General Manager Hotel Singgasari Petra Rusmadi saat ditemui usai acara Kursus dalam Service Excellence Training PHRI kota Batu di Hotel Kartika Kota Batu, Selasa, (19/1/2016) mengatakan bahwa hotel-hotel di kota Batu ini hanya sedikit yang memiliki ciri khas di masing-masing hotel, padahal hal itu sangat diperlukan untuk menarik jumlah tamu.

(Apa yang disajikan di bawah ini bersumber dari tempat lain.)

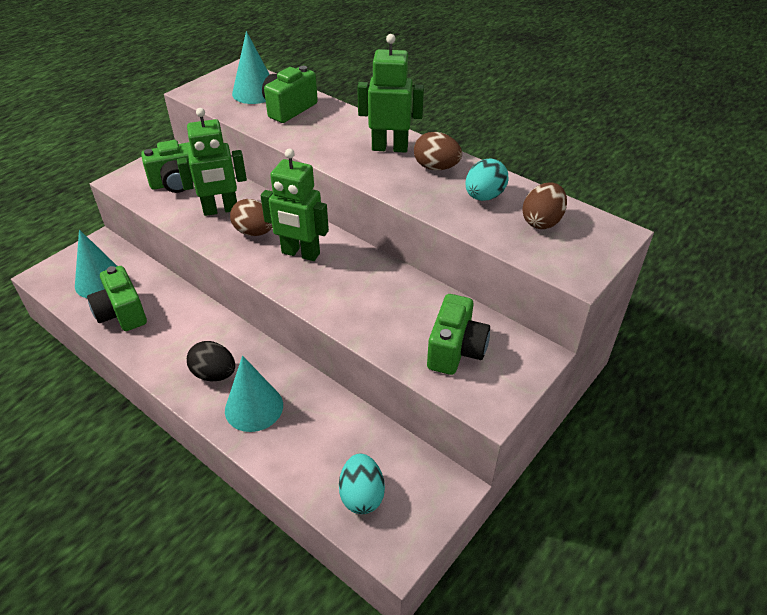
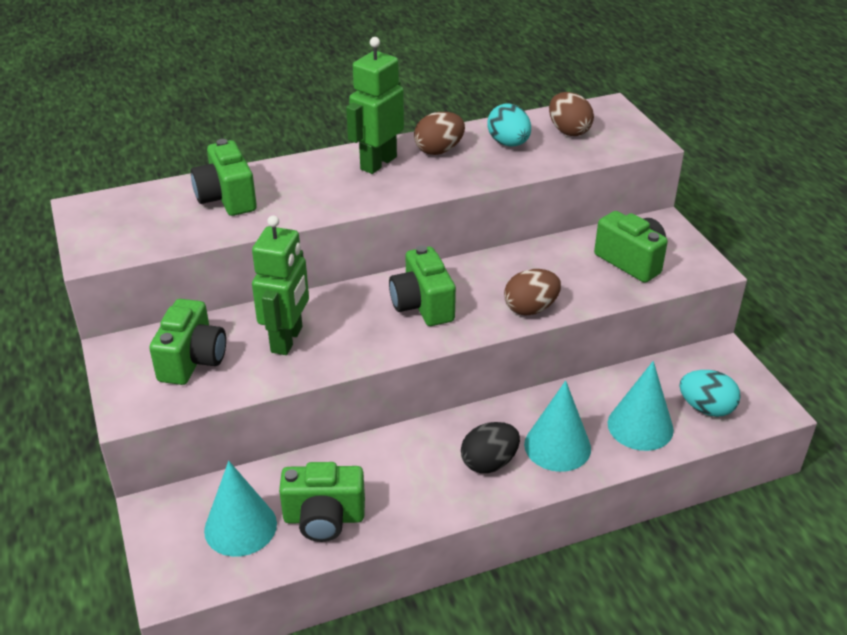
camera: 60 degrees left, 5 degrees down
brown egg [230,199,272,236] -> brown egg moved to [504,269,561,316]
turquoise cone [232,31,270,104] -> turquoise cone moved to [608,361,674,451]
green robot [261,149,329,261] -> green camera [389,245,456,326]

“Dengan adanya ciri khas hotel, para tamu yang telah menginap akan menjadi kesan tersendiri, seperti misalnya kita berucap sugeng rawuh, matur suwun. Ini kata-kata dan ucapan seperti itu terkesan tidak ada di kota Batu, hanya kata-kata umum saja seperti selamat datang” Kata Petra.
Kesan yang diberikan selam ini kepada para tamu hanya pelayanan secara umum, misalnya pelayanan menu masakan, kondisi kamar hotel serta fasilitas yang dimiliki hotel, padahal hal itu kata dia kesannya itu biasa saja.
“Para pengusaha hotel umumnya menjual kepada para tamu, hanya berpaku pada pelayanan, sikap, kepedulian, kredibilitas dan kejujuran tetapi keunuikan yang dimiliki belum dimiliki, Di kota Batu memang ada, setahu saya ada di Hotel kampung lumbung” Kata dia
Ciri khas kata dia, bukan berarti mahal tapi ciri khas memiliki keunikan dan ketertarikan pada tamu yang pada akhirnya memiliki kesan sendiri. “Sesuatu perbuatan yang lain dari pada yang lain, kalau di hotel kami ciri khasnya yaitu keramah tamahan dan tutur kata jawa, meski orang tidak mengerti bahasa jawa, thoh pada akhirnya mereka akan mengerti” ucapnya
Sementara itu ketua Perhimpunan Hotel dan Restoran Indonesia (PHRI) Kota Batu Bambang Dharma mengatakan bahwa digelarnya acara tersebut dimaksudkan Untuk memenuhi kebutuhan dari pengunjung yang masuk ke Kota Batu dan menghadapi pasar bebasa Masyarakat Ekonomi Asean (MEA)
“Dengan digelarnya acara ini bisa memberi harapan baru, bisa menambah jumlah kunjungan wisatawan ke Kota Batu, mendapat pelayanan prima, salah satunya dengan meningkatkan SDM melalui training ini,” jelas Bambang.